During the campaign, Hall said she has spoken to many voters whose concerns about the city could be summed up into a single sentiment.
“People are fed up,” she said. “From the people I’ve spoken to and not right, taking credit for other people that are not feeling this way. People are tired of what’s going on. I think they want to feel like they matter. They want to feel that they are important and that they’re heard, and that even if you know the vote or the decision doesn’t go their way, that they can at least say, ‘You know what? We came. We’re at the table together. We had conversations and now we understand why it’s not going that way.’”
Mayoral candidate Susan Kuiler was also at Precinct 6 and shared some of the things voters have shared with her.
“I’ve had people mention overdevelopment,” she said. “I’ve had people talk about crime. Some have talked about homelessness, and I’m not equating homelessness and crime.”
Jon Stehle, a current member of the city council who decided not to seek reelection this year, was at Precinct 6 answering voters’ questions and handing out sample ballots for the City of Fairfax Democratic Committee.

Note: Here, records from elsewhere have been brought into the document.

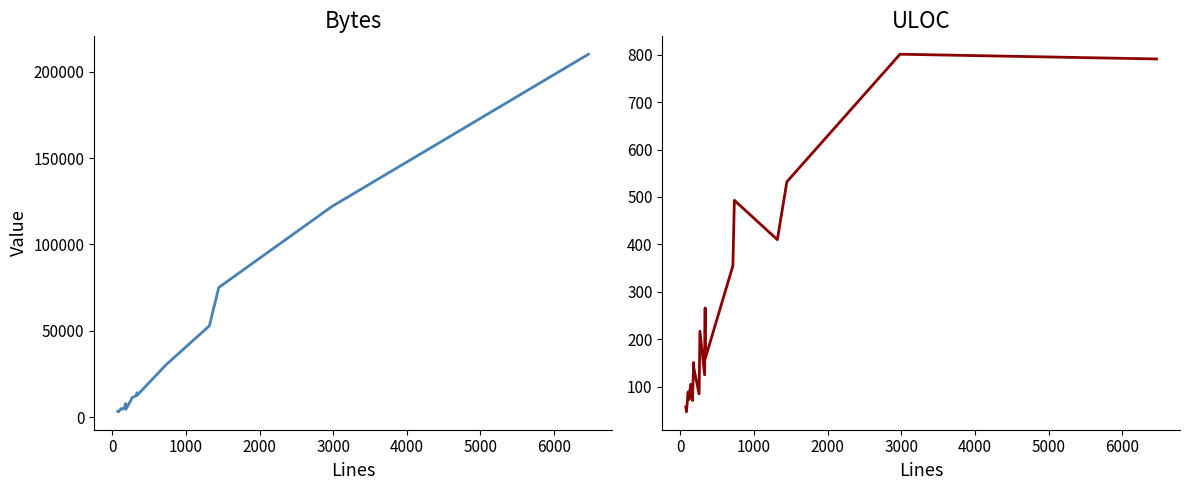

At how many categories does at least one series exceed 52716?

4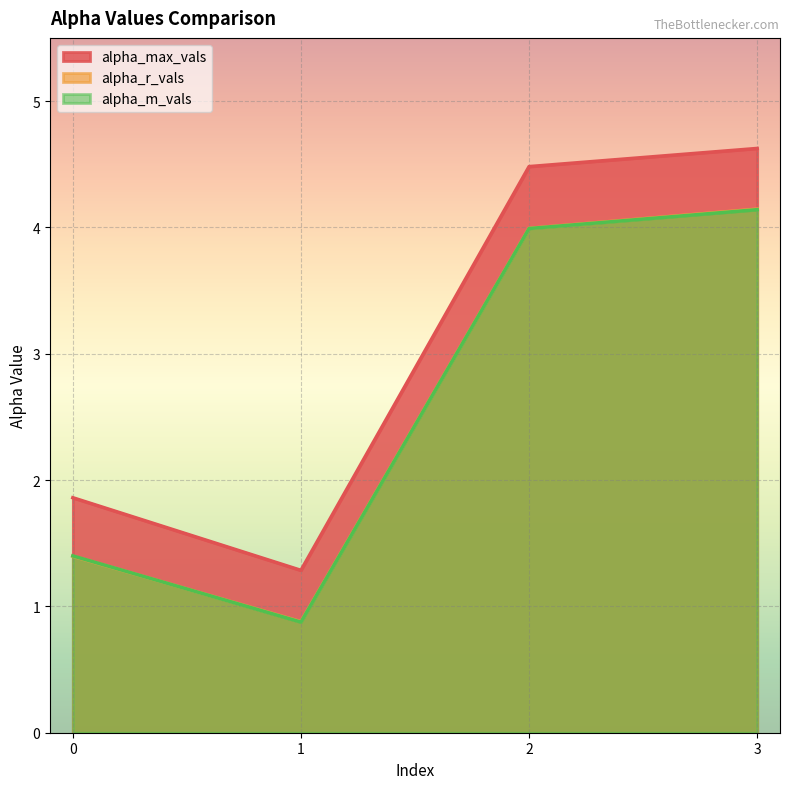

At which category does the chart reach its minimum across all series?

1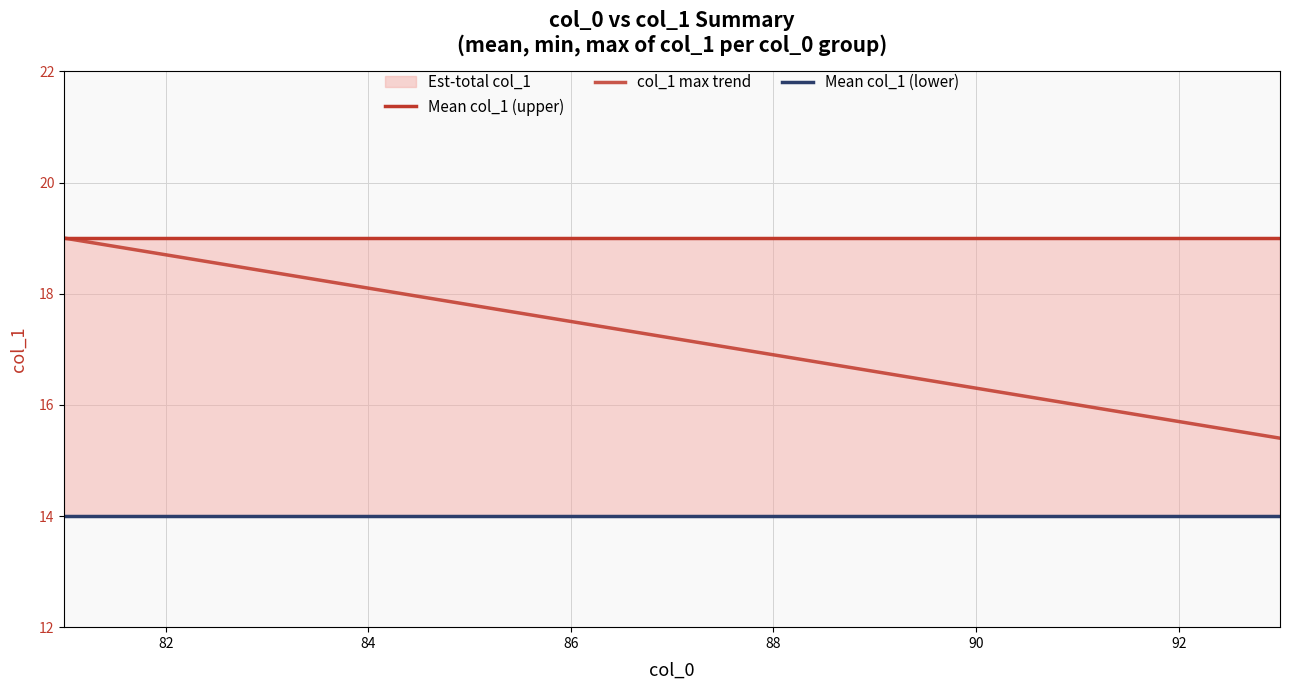

Reading left to right, extract all data points from this chart.

Mean col_1 (upper): 19.0	19.0	19.0	19.0	19.0	19.0	19.0	19.0	19.0	19.0	19.0	19.0	19.0
col_1 max trend: 19.0	18.7	18.4	18.1	17.8	17.5	17.2	16.9	16.6	16.3	16.0	15.7	15.4
Mean col_1 (lower): 14.0	14.0	14.0	14.0	14.0	14.0	14.0	14.0	14.0	14.0	14.0	14.0	14.0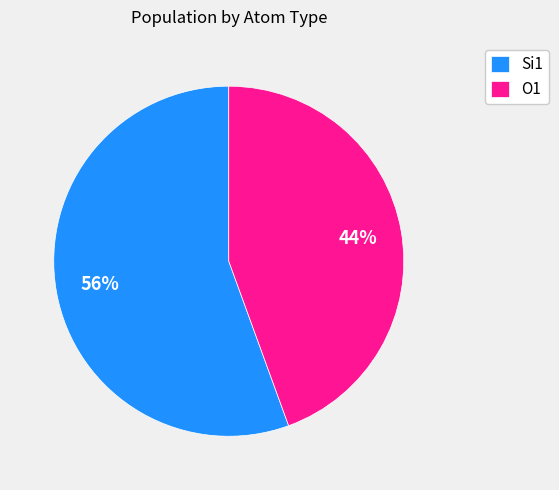

Count the number of slices in the pie.

2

This is the second time that group has endorsed candidates running in city races.
Traditionally, city elections have been nonpartisan and independent, but that changed in 2022 when the Fairfax City Democratic Committee endorsed a slate of candidates running for mayor and city council for the first time and handed out sample ballots at the polls.
“Any time you have a November election, when there’s a top of the ticket, it makes sense to have people have conversations about how they align with the candidates at the top,” Stehle said. “That’s exactly appropriate. It is non-partisan by definition, right? That is the way it works. There is no ‘R’ or ‘D’ on the ballot and that’s good.”
All candidates running for local office appear as independent on the official ballot because the City Charter and the Code of Virginia do not specifically bar endorsement by a political party.